> TRECHO
☆ ☆ ☆ ☆ ☆

Filiação de Joaquim Barbosa ao DC gera crise interna no partido
O DC oficializou a pré-candidatura de Joaquim Barbosa à Presidência, consolidando um racha interno na legenda que substitui o nome de Aldo Rebelo.
Pontos principais
- Joaquim Barbosa oficializou sua filiação ao DC em abril, dentro do prazo legal para a disputa de 2026.
- A entrada do ex-ministro do STF substitui a pré-candidatura de Aldo Rebelo, que apresentava baixo desempenho.
- A oficialização do nome de Barbosa consolidou uma divisão interna, com dirigentes estaduais classificando a escolha como 'inapoiável'.
- A falta de representação do DC no Congresso limita o tempo de TV e a participação de Barbosa em debates eleitorais.
- O presidente do partido, João Caldas, defende Barbosa como solução para a crise entre os poderes, apesar da resistência.
- A decisão foi tomada pela cúpula partidária ignorando a insatisfação de uma ala significativa da sigla.
A filiação do ex-ministro do STF, Joaquim Barbosa, ao Democracia Cristã (DC) e a oficialização de sua pré-candidatura ao Palácio do Planalto consolidaram uma mudança estratégica na legenda. O movimento, realizado dentro do prazo legal, substitui a pré-candidatura de Aldo Rebelo e reacende o debate sobre uma possível candidatura presidencial de Barbosa. Enquanto o presidente do partido, João Caldas, aposta no ex-magistrado para pacificar a crise institucional entre os poderes, a decisão agravou o racha interno. Dirigentes estaduais, especialmente em São Paulo, mantêm forte oposição, rotulando o nome como 'inapoiável', evidenciando a fragilidade da coesão partidária diante da escolha.
O cenário para a candidatura enfrenta desafios estruturais significativos. Como o DC não possui representação no Congresso Nacional, a campanha de Barbosa terá limitações severas no acesso ao tempo de TV e na participação em debates televisivos. Esse obstáculo, somado ao conflito interno, coloca em xeque a viabilidade da candidatura em um cenário eleitoral já movimentado pela pré-candidatura à reeleição do presidente Lula e por nomes da direita, como Flávio Bolsonaro, Ronaldo Caiado e Romeu Zema. O impasse reflete as dificuldades de acomodação de figuras externas em estruturas partidárias tradicionais e a resistência da base diante de decisões tomadas pela cúpula.

☆ ☆ ☆ ☆ ☆

> MATERIAL FORNECIDO
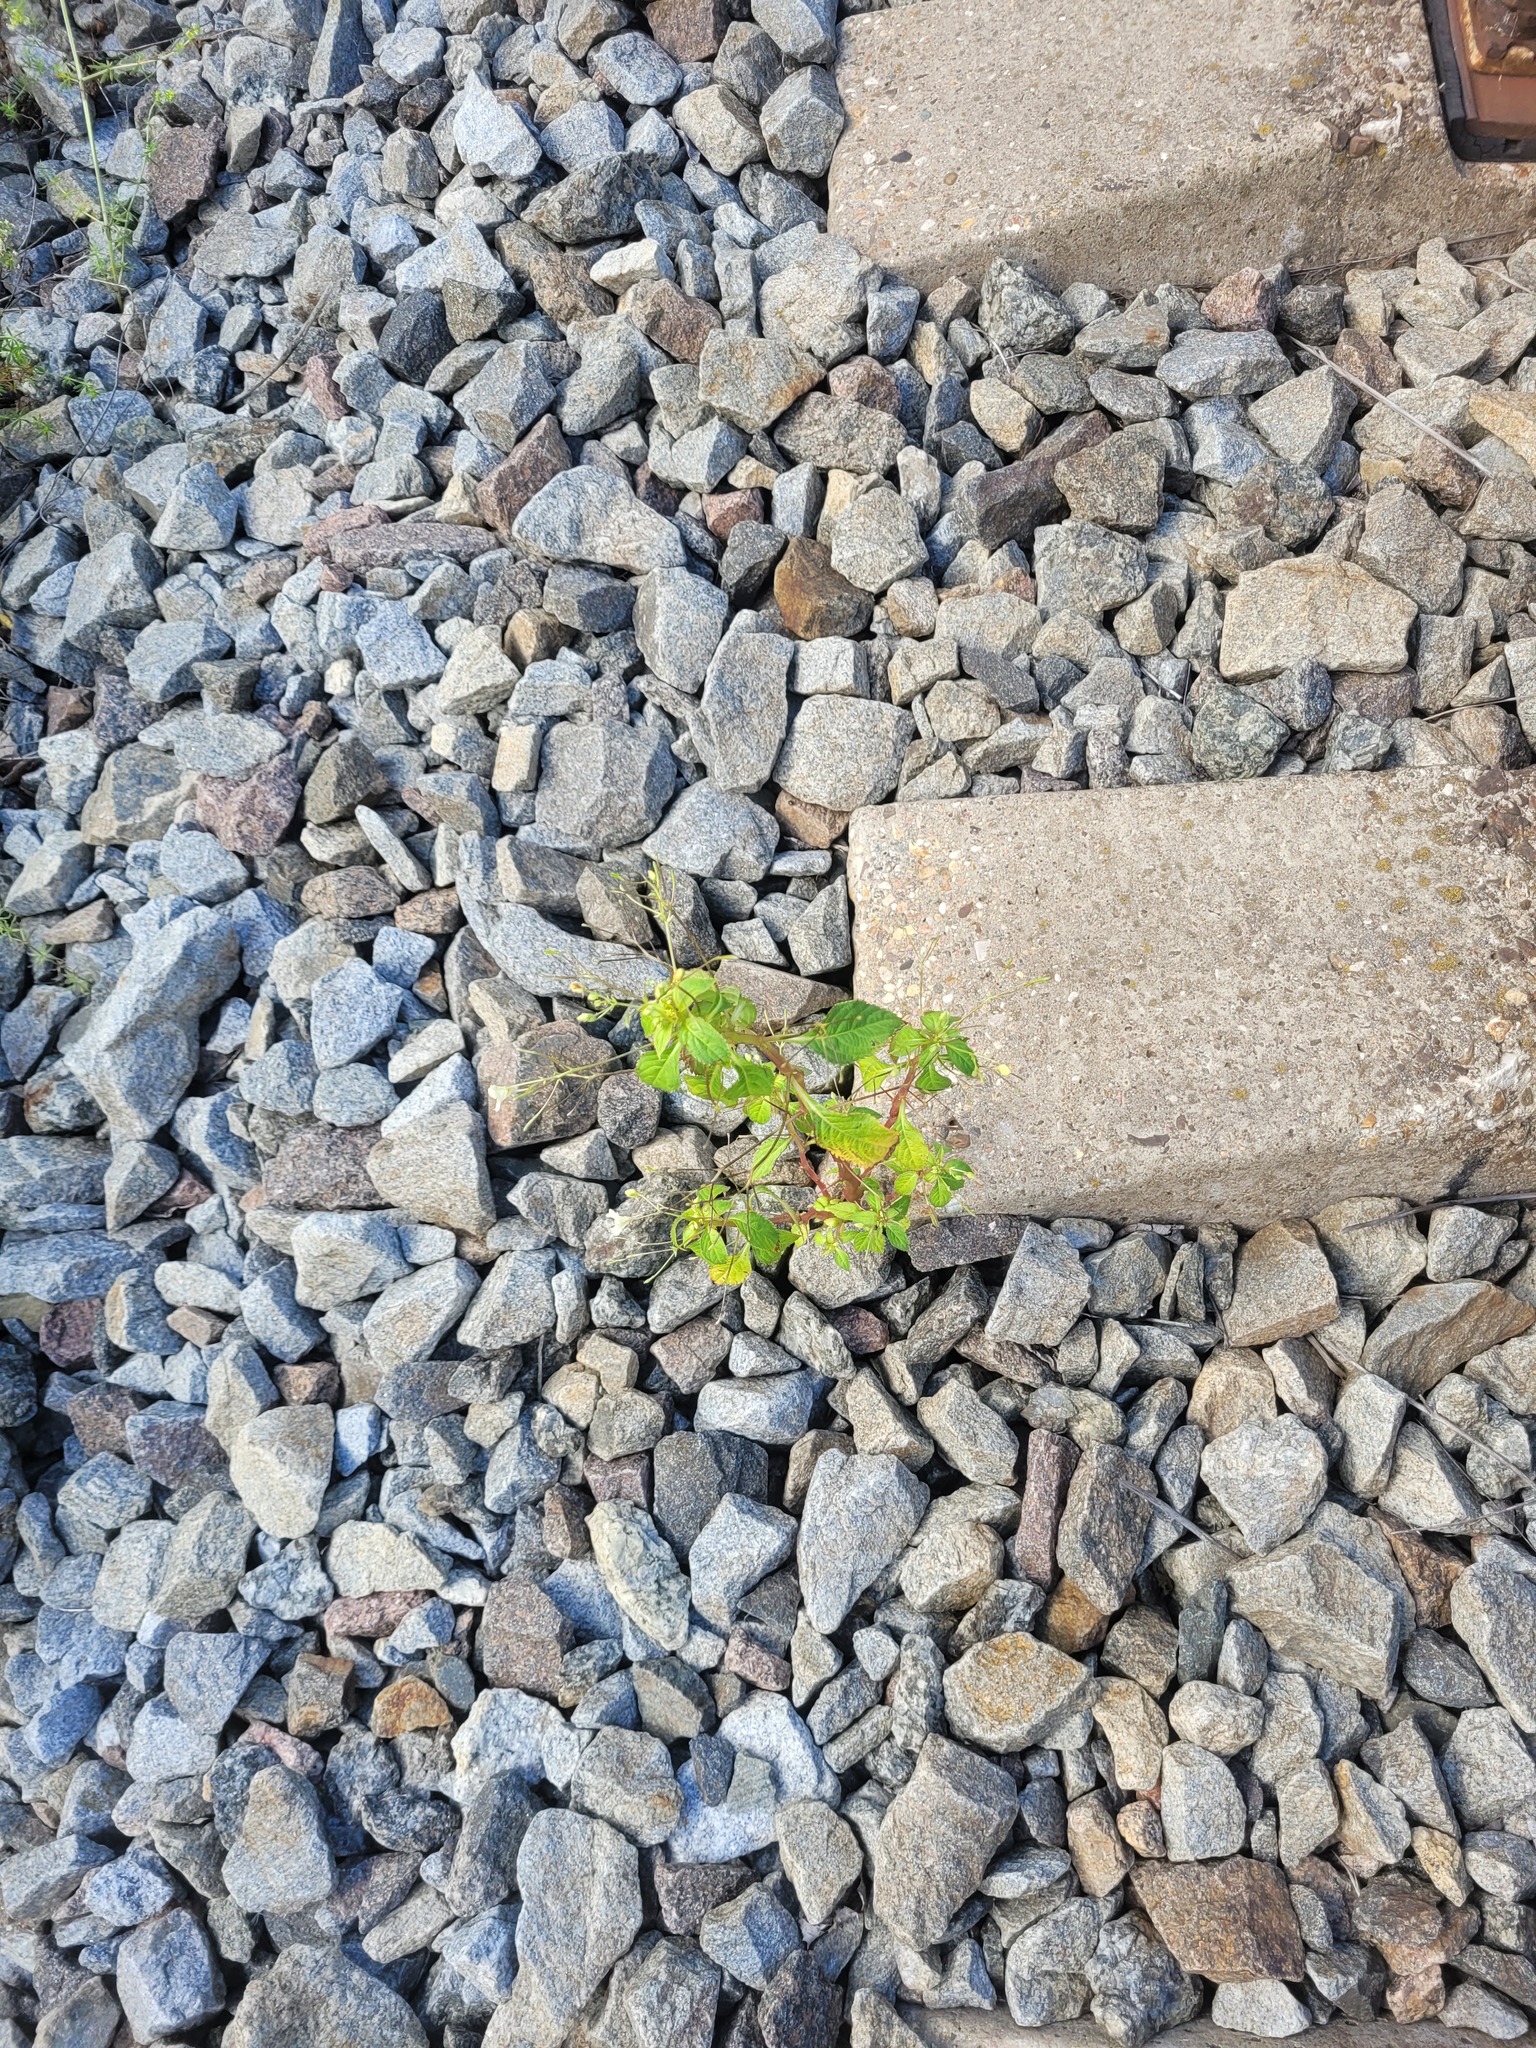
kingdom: Plantae
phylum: Tracheophyta
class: Magnoliopsida
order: Ericales
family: Balsaminaceae
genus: Impatiens
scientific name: Impatiens parviflora
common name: Small balsam
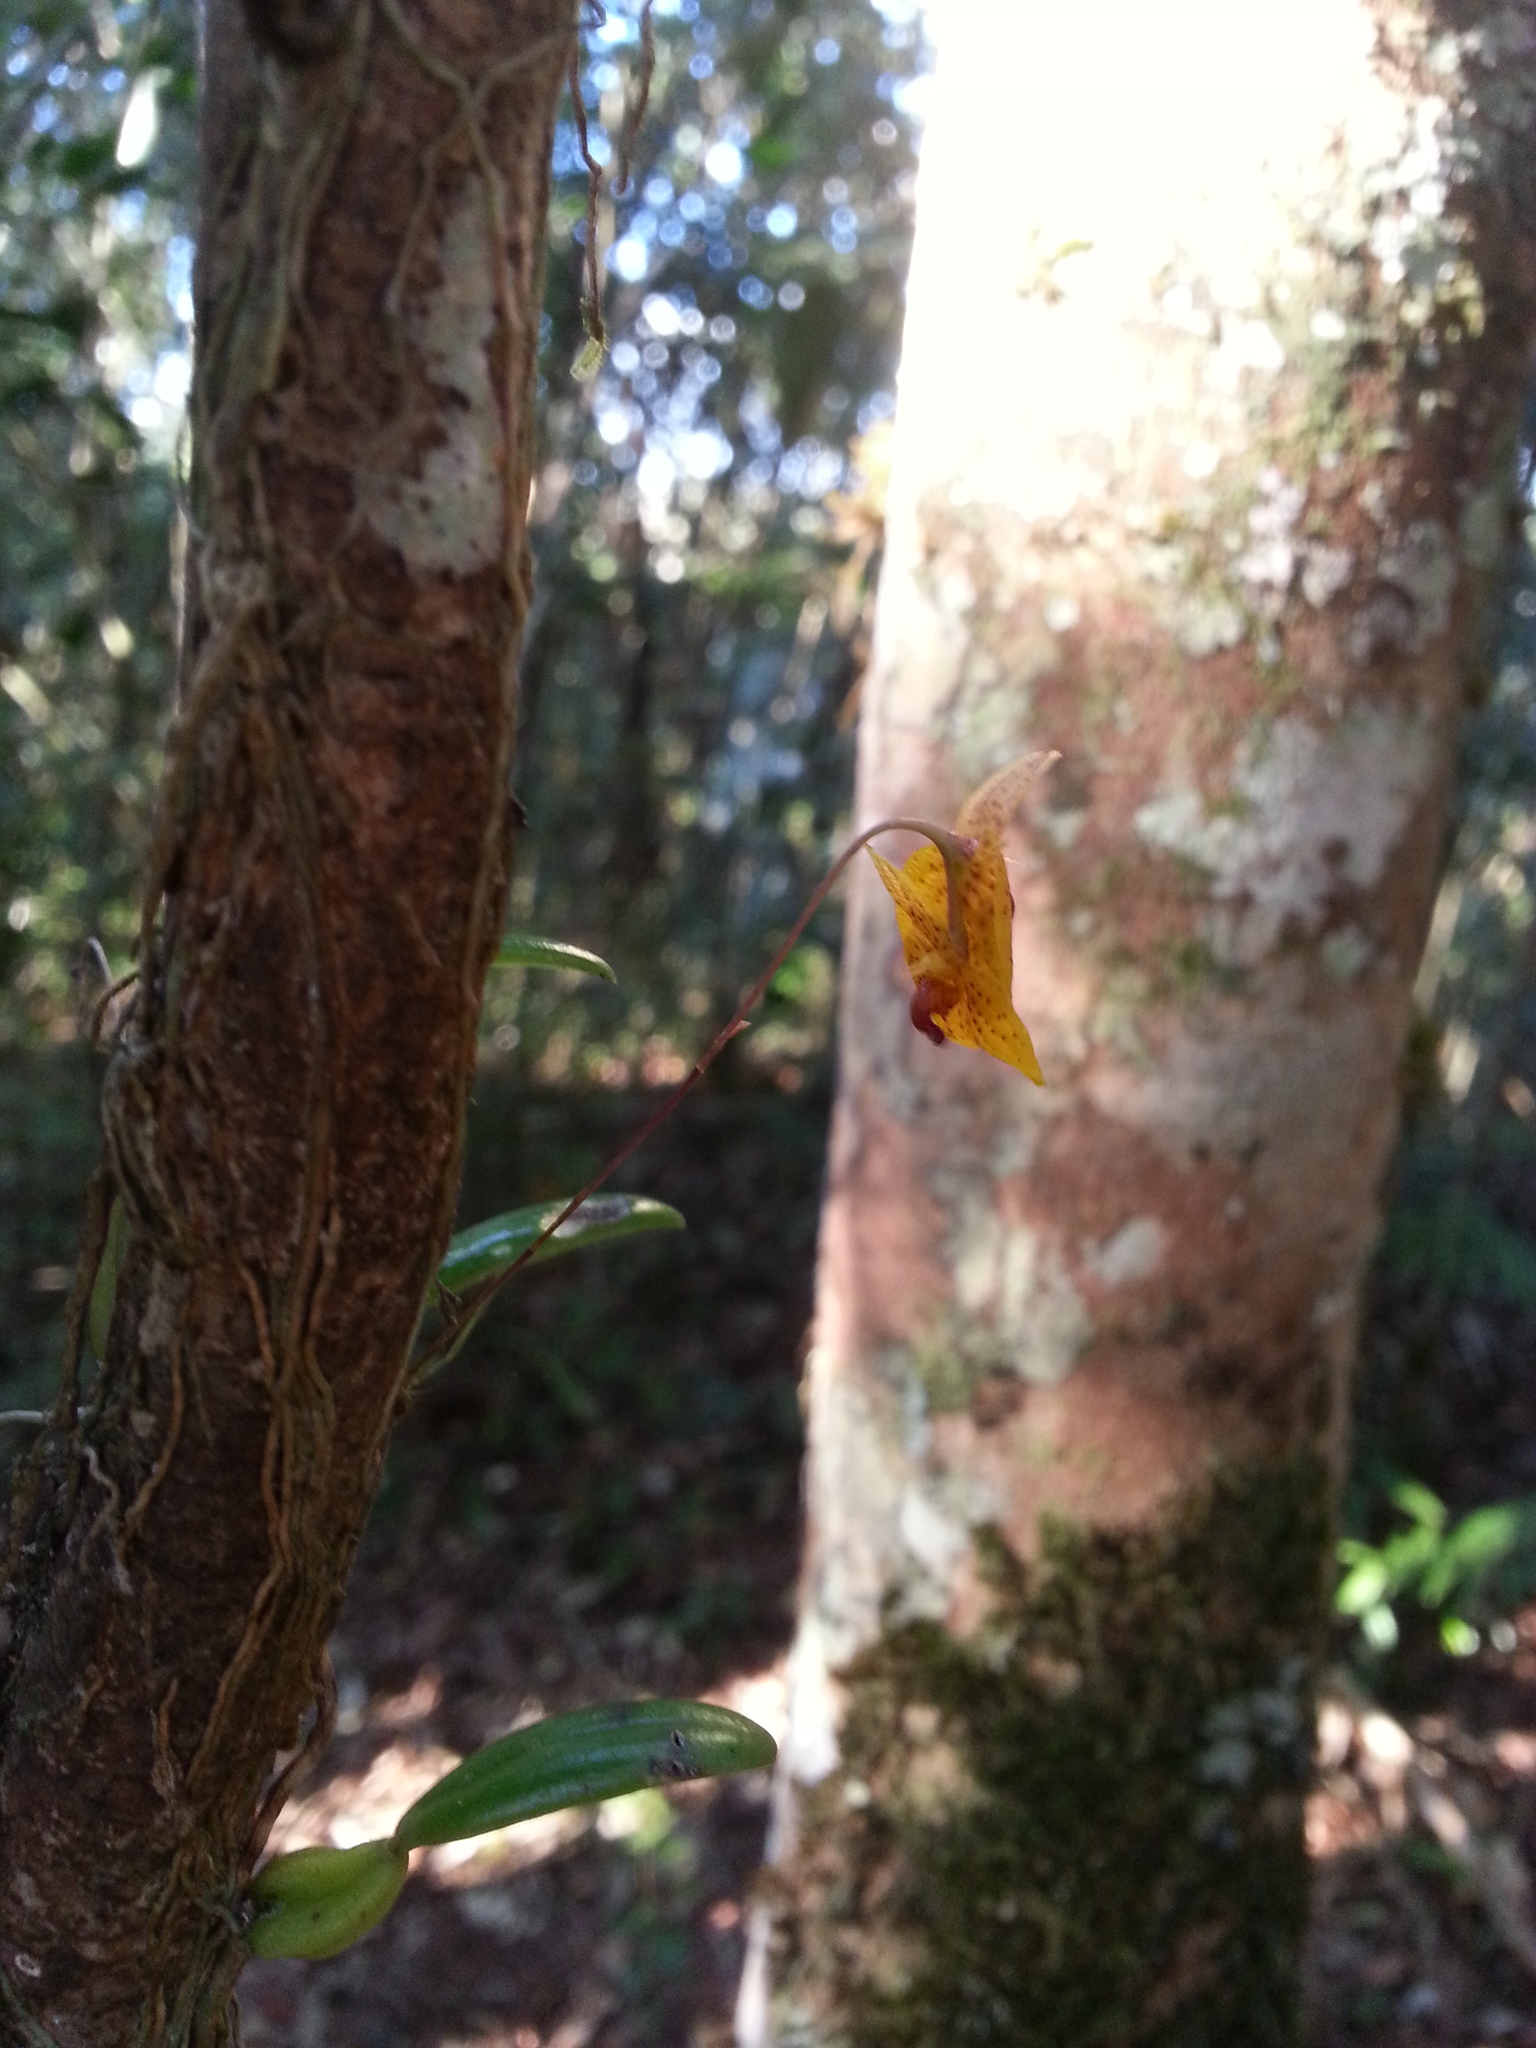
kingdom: Plantae
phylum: Tracheophyta
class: Liliopsida
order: Asparagales
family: Orchidaceae
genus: Bulbophyllum
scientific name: Bulbophyllum analamazoatrae
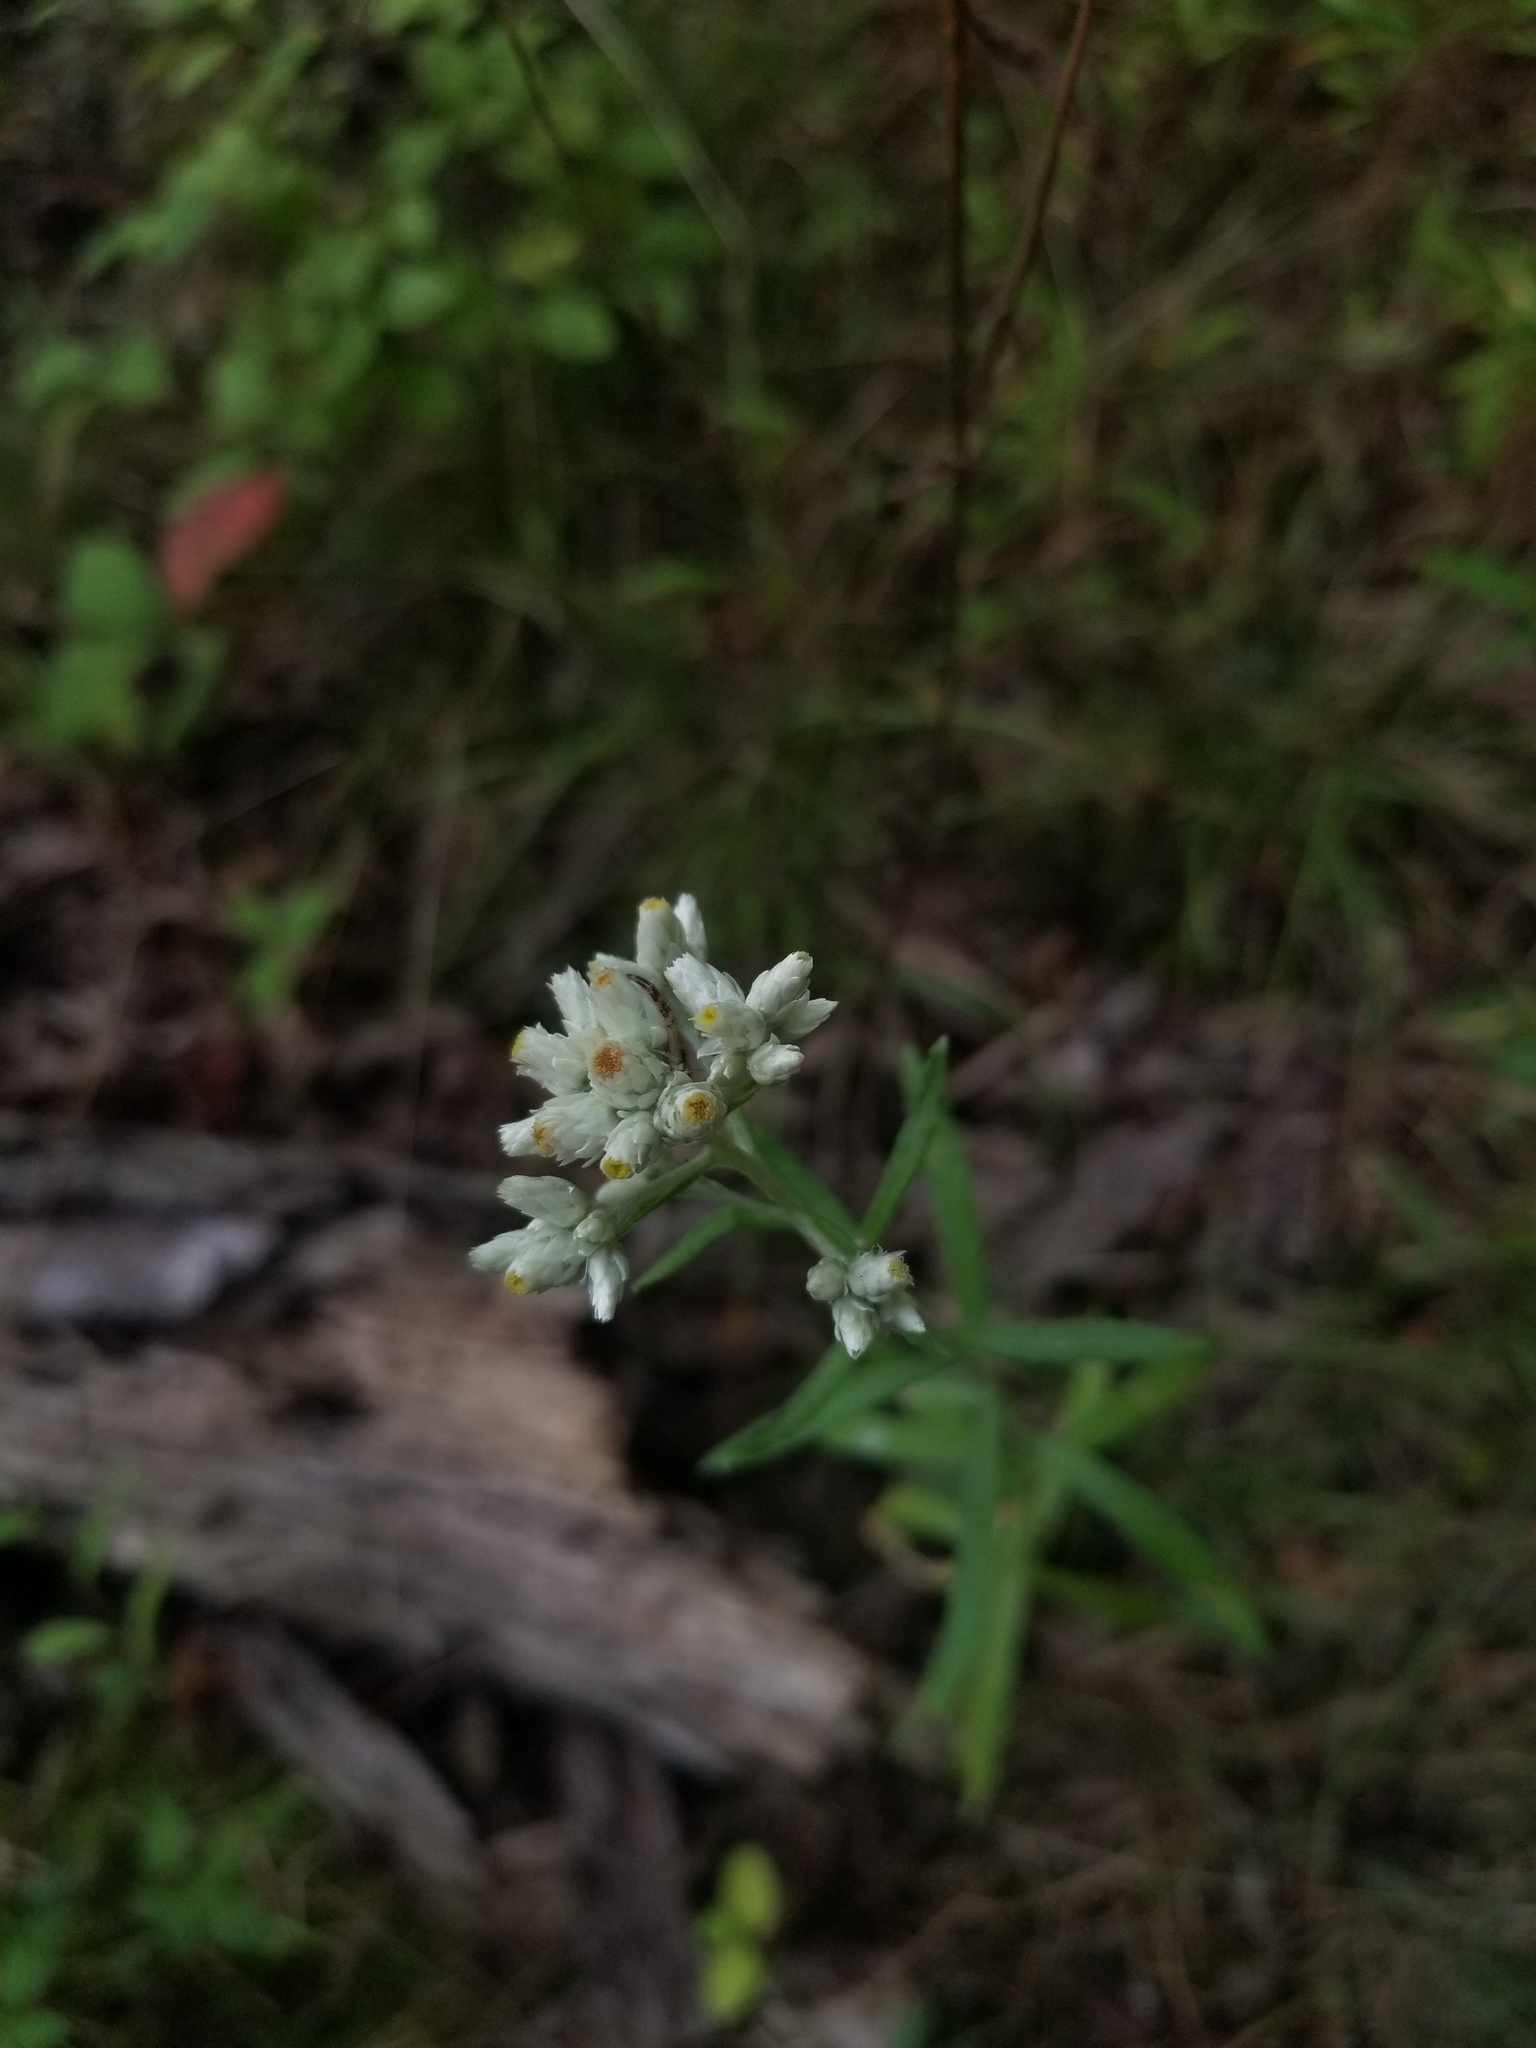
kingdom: Plantae
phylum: Tracheophyta
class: Magnoliopsida
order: Asterales
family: Asteraceae
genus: Pseudognaphalium
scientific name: Pseudognaphalium obtusifolium
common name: Eastern rabbit-tobacco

☆ ☆ ☆ ☆ ☆

> TAREFA
Segundo o trecho, por que a campanha de Barbosa terá limitações no acesso ao tempo de TV e aos debates televisivos?

> RESPOSTA
Porque o DC não possui representação no Congresso Nacional.